Performing IHT reduces the risk of orthostatic disorders. This can be inferred from the less pronounced changes in cardiovascular parameters during orthostatic exposure and fewer cases of presyncopal symptoms before and after HDBR. The increase in HR during OTT before HDBR was smaller in the group that had completed the 11-day IHT program than in the control group. The extended 21-day IHT program led to less pronounced changes in HR, systolic, diastolic and mean BP. The increase in HR during OTT after HDBR was significantly lower in the participants who had completed the 11-day IHT program; at the same time, systolic BP was stable. Both HR and systolic BP were lower in the group subjected to the extended IHT regimen. HR, systolic and diastolic BP values after IHT preceding the test were lower than before IHT, suggesting faster adaptation to HDBR.

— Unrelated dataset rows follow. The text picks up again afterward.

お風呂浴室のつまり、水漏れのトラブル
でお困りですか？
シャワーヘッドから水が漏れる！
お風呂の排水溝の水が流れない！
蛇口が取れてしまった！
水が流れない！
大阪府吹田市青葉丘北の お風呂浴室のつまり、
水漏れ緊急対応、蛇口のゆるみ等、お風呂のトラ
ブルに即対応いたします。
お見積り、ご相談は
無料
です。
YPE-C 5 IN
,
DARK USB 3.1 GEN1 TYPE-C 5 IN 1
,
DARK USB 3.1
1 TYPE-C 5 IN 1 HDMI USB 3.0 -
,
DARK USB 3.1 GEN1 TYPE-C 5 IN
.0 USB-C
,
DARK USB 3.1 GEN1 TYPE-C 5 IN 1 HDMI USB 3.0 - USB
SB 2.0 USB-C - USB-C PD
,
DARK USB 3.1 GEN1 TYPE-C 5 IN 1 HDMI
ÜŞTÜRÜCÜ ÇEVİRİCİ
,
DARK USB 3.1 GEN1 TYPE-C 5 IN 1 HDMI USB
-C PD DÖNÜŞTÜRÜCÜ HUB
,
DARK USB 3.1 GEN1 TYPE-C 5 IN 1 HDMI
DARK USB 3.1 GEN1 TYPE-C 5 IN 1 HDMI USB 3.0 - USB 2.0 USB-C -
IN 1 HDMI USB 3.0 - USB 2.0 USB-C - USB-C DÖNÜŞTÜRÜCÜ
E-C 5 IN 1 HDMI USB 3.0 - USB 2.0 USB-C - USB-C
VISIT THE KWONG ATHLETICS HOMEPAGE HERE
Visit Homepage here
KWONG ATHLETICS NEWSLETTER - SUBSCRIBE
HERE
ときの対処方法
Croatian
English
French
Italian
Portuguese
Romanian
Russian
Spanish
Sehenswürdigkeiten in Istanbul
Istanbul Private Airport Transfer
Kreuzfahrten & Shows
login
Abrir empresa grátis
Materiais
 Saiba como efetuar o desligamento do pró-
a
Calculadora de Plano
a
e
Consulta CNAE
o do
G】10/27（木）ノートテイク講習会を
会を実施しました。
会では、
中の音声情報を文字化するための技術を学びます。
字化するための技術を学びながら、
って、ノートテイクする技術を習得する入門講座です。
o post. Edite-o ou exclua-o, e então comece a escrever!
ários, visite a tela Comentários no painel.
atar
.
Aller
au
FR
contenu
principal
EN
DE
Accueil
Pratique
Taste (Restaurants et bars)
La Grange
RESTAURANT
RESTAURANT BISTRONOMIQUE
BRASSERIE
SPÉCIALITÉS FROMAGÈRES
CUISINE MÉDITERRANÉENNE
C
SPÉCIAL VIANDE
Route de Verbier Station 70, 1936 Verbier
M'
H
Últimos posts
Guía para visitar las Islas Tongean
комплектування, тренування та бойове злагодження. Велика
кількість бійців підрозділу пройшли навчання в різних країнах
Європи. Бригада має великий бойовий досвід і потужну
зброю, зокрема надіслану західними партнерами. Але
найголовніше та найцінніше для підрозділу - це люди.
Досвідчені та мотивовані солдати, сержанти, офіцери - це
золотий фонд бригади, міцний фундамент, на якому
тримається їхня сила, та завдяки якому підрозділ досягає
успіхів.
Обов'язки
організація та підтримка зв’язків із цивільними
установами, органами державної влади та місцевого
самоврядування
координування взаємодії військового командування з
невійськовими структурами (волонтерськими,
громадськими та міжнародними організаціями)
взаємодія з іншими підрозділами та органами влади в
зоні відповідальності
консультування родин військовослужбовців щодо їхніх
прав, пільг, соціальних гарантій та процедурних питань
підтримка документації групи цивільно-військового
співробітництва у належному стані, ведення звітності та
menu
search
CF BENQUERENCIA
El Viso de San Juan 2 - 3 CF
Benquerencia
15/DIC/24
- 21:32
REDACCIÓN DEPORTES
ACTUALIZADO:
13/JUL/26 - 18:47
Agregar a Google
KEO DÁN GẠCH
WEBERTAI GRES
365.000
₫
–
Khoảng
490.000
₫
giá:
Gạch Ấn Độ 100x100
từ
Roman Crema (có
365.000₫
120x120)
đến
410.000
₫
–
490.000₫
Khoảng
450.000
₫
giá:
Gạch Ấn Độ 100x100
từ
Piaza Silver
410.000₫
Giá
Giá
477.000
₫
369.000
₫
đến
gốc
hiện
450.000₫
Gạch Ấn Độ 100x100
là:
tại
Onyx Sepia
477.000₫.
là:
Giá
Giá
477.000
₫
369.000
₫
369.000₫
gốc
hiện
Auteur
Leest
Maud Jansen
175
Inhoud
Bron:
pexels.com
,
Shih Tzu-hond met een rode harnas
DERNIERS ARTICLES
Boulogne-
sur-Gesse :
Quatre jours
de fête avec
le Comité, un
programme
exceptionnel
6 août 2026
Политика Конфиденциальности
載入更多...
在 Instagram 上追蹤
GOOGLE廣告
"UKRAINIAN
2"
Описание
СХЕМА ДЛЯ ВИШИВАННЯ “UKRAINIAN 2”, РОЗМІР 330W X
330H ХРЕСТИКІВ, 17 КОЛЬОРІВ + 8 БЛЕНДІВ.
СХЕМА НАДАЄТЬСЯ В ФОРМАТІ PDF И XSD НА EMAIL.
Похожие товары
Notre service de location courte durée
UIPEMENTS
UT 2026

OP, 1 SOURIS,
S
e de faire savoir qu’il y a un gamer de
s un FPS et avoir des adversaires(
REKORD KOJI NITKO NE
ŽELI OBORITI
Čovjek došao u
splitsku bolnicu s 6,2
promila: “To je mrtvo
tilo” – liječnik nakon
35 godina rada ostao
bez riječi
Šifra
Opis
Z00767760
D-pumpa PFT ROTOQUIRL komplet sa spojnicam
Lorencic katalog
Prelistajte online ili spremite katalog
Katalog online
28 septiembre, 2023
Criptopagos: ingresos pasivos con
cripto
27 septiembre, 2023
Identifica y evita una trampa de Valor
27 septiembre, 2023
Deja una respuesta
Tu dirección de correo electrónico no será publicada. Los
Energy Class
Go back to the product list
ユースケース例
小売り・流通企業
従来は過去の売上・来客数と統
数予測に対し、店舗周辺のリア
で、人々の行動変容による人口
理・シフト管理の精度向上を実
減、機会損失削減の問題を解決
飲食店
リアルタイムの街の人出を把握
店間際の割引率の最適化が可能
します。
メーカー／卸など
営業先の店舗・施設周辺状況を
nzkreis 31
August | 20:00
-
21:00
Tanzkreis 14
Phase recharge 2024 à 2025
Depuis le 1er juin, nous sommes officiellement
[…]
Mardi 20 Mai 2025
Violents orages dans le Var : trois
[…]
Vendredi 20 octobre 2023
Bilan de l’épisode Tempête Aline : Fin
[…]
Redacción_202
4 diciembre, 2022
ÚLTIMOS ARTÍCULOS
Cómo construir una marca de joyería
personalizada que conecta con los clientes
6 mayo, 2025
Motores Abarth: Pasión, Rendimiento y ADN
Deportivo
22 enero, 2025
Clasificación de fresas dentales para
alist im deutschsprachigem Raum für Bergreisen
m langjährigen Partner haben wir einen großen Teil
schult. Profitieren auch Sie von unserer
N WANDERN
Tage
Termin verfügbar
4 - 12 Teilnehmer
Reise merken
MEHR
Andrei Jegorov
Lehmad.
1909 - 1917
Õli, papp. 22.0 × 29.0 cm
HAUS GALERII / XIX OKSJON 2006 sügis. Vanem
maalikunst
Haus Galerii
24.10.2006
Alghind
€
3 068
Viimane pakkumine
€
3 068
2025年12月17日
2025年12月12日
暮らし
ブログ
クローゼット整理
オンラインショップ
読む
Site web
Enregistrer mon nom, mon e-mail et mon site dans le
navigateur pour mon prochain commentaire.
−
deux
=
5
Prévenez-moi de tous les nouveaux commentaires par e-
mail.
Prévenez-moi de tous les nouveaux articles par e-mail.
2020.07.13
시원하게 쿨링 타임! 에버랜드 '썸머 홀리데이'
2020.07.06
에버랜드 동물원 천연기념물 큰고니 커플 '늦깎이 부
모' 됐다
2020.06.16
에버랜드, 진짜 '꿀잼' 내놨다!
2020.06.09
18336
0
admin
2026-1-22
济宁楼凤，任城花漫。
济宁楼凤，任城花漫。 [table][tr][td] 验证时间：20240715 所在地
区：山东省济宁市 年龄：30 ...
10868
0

According to the literature, the beneficial effects of IHT observed in our study might be connected to certain changes in the functional state of the autonomic nervous system and the cardiovascular system occurring during adaptation to repeated hypoxic exposure [11]. The mechanisms of immediate adaptation to hypoxia rely on the sympathetic activation of the compensatory cardiorespiratory response, which aims to reduce arterial hypoxemia and improve oxygen transport to tissues [16]. Repeated exposure to moderate hypoxia and reoxygenation create a structural and functional basis for the mechanisms that underlie long-term adaptation to hypoxia and improve oxygen uptake by mitochondria [37]. The long-term effects of IHT include enhanced performance of the parasympathetic components of circulatory control and higher efficacy of baro-and chemoreceptor-based regulation of heart rhythm and vascular tone [38]. Regional blood flow is redistributed toward the brain and the heart. IHT has been shown to exert a beneficial effect on vascularization and myocardial contractility [39]. This leads us to hypothesize that IHT might have had a cardioprotective effect on our subjects by increasing myocardial capacity and negating the main detrimental effects of orthostasis manifested as a dramatic BP decline.

CONCLUSION

Pronounced tachycardia during OTT after HDBR should be considered a sign of cardiovascular deconditioning due to limited physical activity during hypokinetic periods. Preexposure to IHT ameliorates cardiovascular strain during orthostatic tests before and after 3 days of HDBR. IHT reduces the risk of orthostatic syncope. The mechanisms underlying IHT effects on the functional state and ratio of cardiac to vascular components maintaining circulatory homeostasis during orthostatic exposure require further elucidation.